ECLI:NL:HR:2007:AZ3539
Hoge Raad
- Cassatie
- J.B. Fleers
- O. de Savornin Lohman
- P.C. Kop
- J.C. van Oven
- F.B. Bakels
- E.J. Numann
- Rechtspraak.nl
Toetsing van de rechtmatigheid van dwangbehandeling in psychiatrische ziekenhuizen
In deze zaak gaat het om een klachtprocedure ex artikel 41 van de Wet bijzondere opnemingen in psychiatrische ziekenhuizen (Wet Bopz). De verzoeker, betrokkene, verbleef onvrijwillig in een psychiatrisch ziekenhuis en had een klacht ingediend tegen de gedwongen behandeling die was opgelegd door de voor de behandeling verantwoordelijke persoon. De rechtbank te Assen had eerder een voorlopige machtiging afgegeven voor het verblijf van betrokkene in het ziekenhuis, die geldig was tot 20 augustus 2006. Betrokkene diende op 18 april 2006 een klacht in tegen de gedwongen behandeling, die op 1 mei 2006 door de klachtencommissie ongegrond werd verklaard. De rechtbank heeft de verzoeken van betrokkene afgewezen, wat leidde tot een cassatieberoep bij de Hoge Raad.

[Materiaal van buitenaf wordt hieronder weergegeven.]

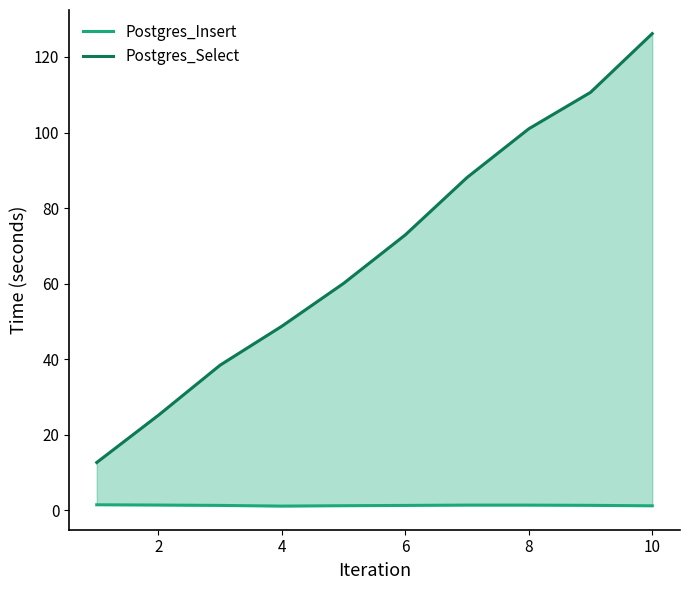

The value of Postgres_Insert at 10 is 0.4. True or false?

False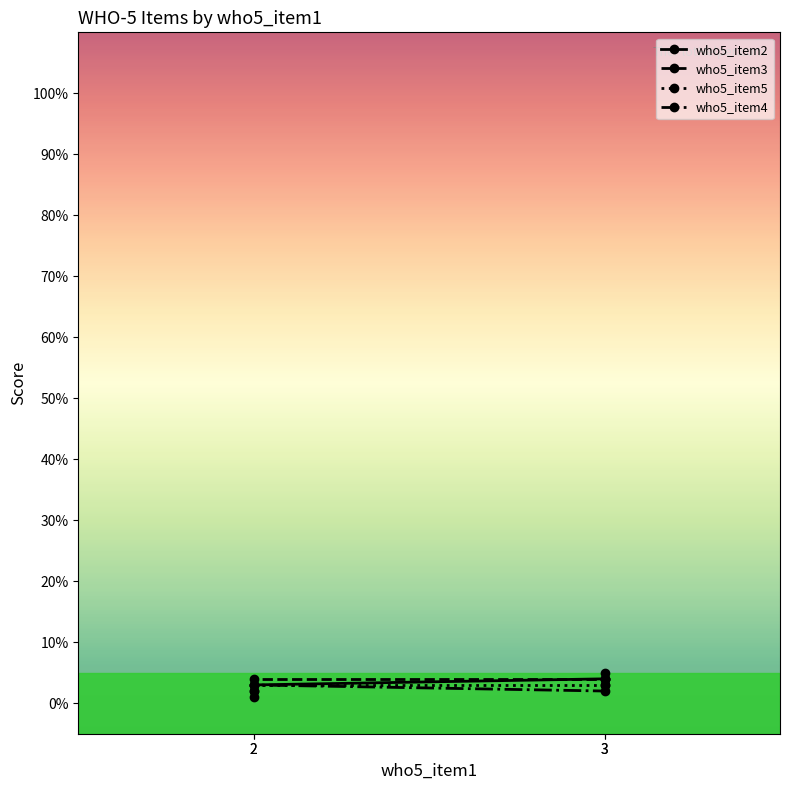

How many lines are shown in the chart?

4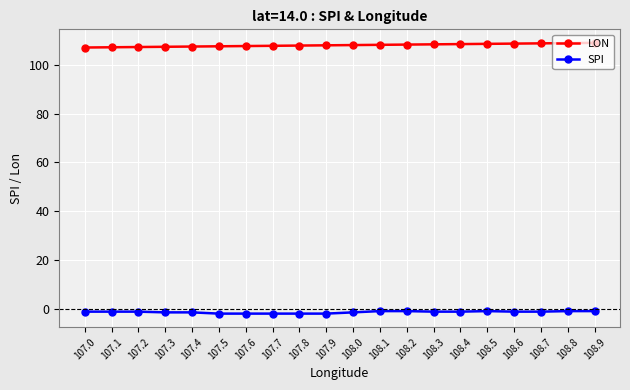

Rank the series at 107.2 from lowest to highest value.

SPI, LON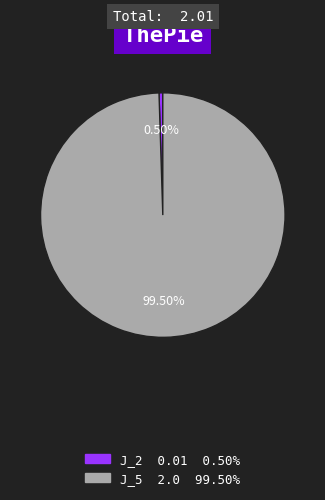

How many segments does this pie chart have?

2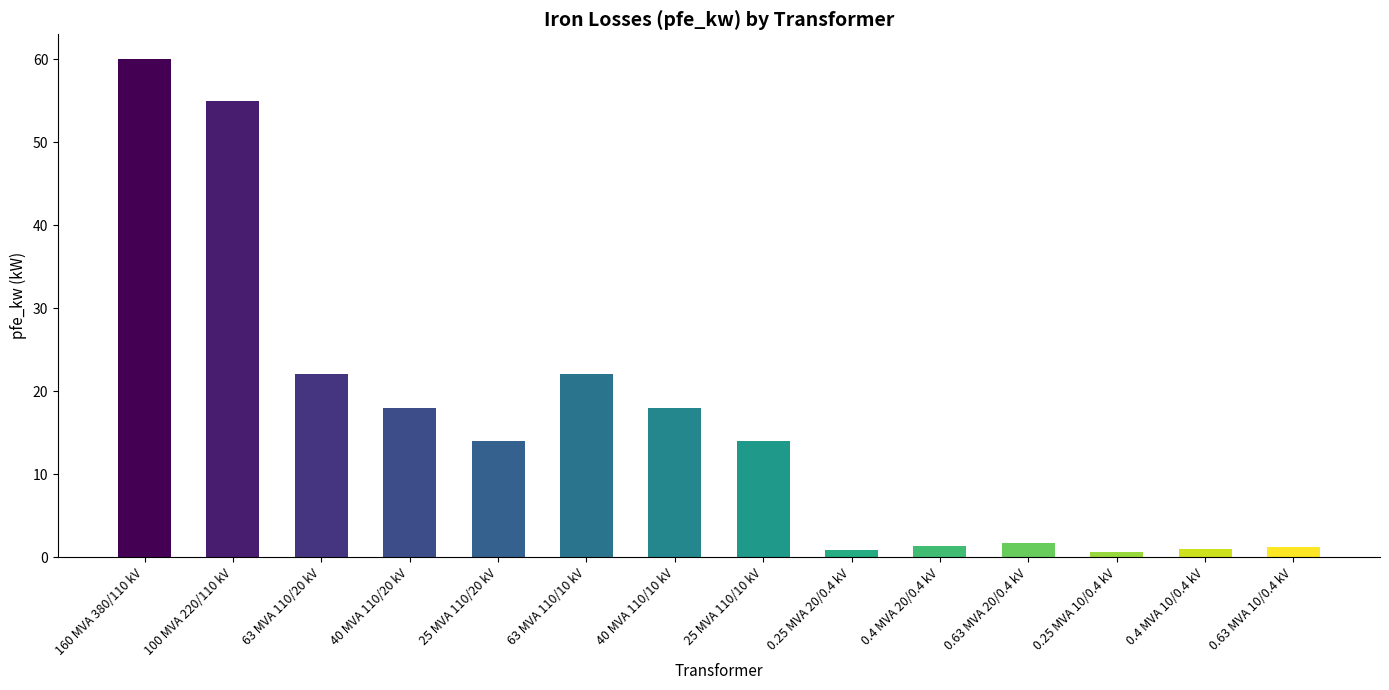

What is the difference between the maximum and minimum values?

59.4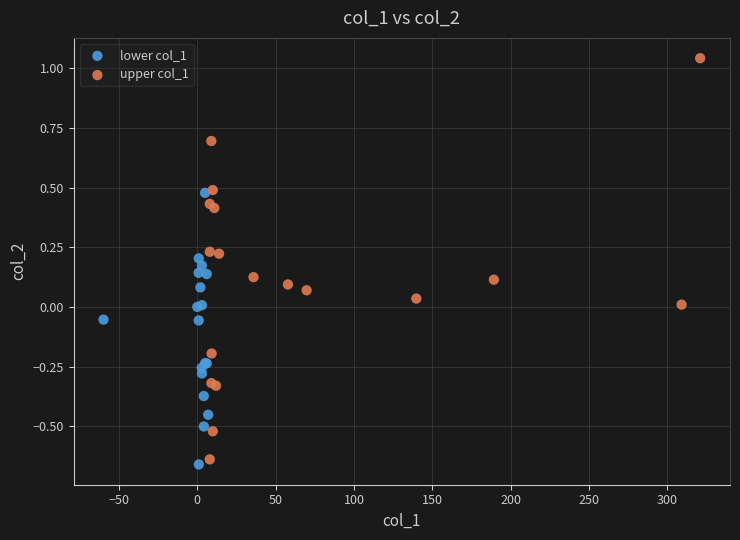

Which series has the widest spread of Y values?

upper col_1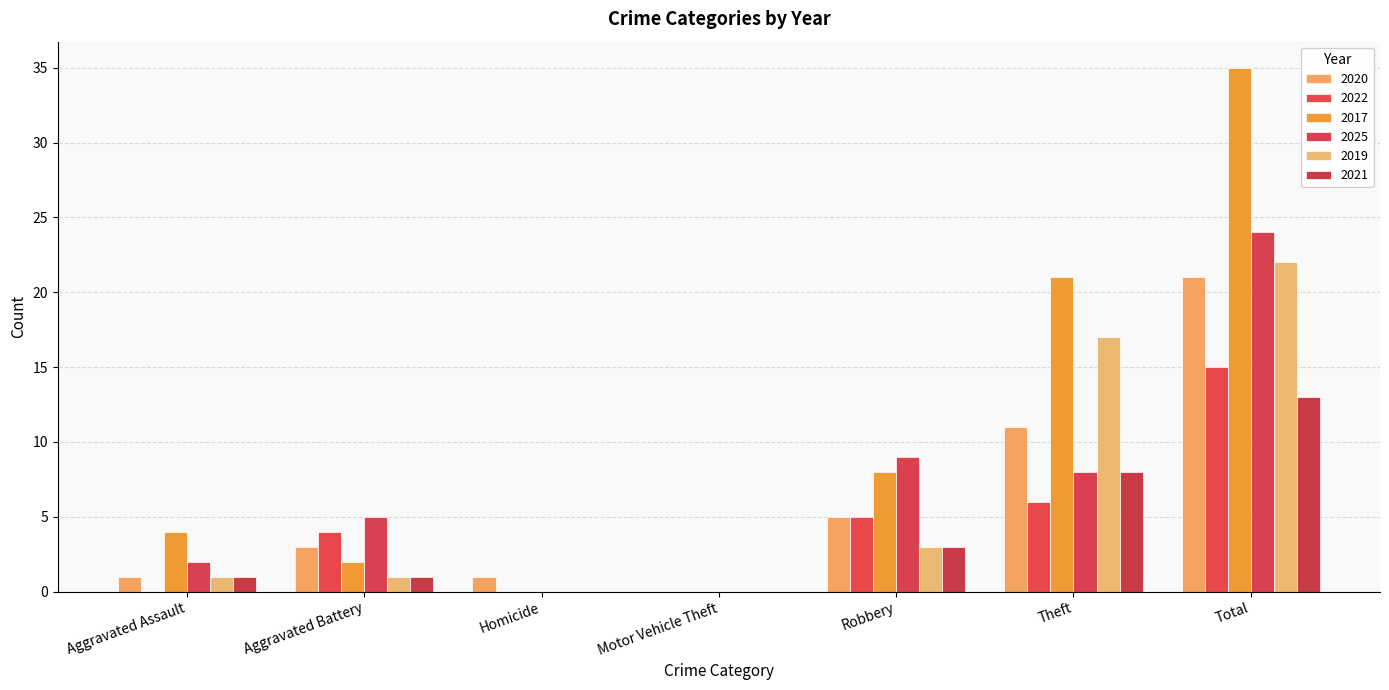

Are the bars horizontal?

No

De Hoge Raad oordeelt dat de rechtbank onjuist heeft geoordeeld over de toetsing van de rechtmatigheid van de dwangbehandeling. De Hoge Raad benadrukt dat de rechter bij de beoordeling van een klacht tegen een dwangbehandeling moet kijken naar de omstandigheden ten tijde van de beslissing tot dwangbehandeling, en niet alleen naar de feiten en omstandigheden ten tijde van de uitspraak. De Hoge Raad vernietigt de beschikking van de rechtbank en verwijst de zaak terug naar de rechtbank te Assen voor verdere behandeling en beslissing.
De Hoge Raad stelt verder dat de Wet Bopz niet voorziet in schadevergoeding in gevallen als het onderhavige, maar dat de rechtbank bij een onrechtmatige beslissing tot dwangbehandeling alsnog schadevergoeding kan toekennen. De zaak benadrukt de noodzaak van zorgvuldige toetsing van dwangbehandeling in het licht van de rechten van de patiënt en de wettelijke vereisten.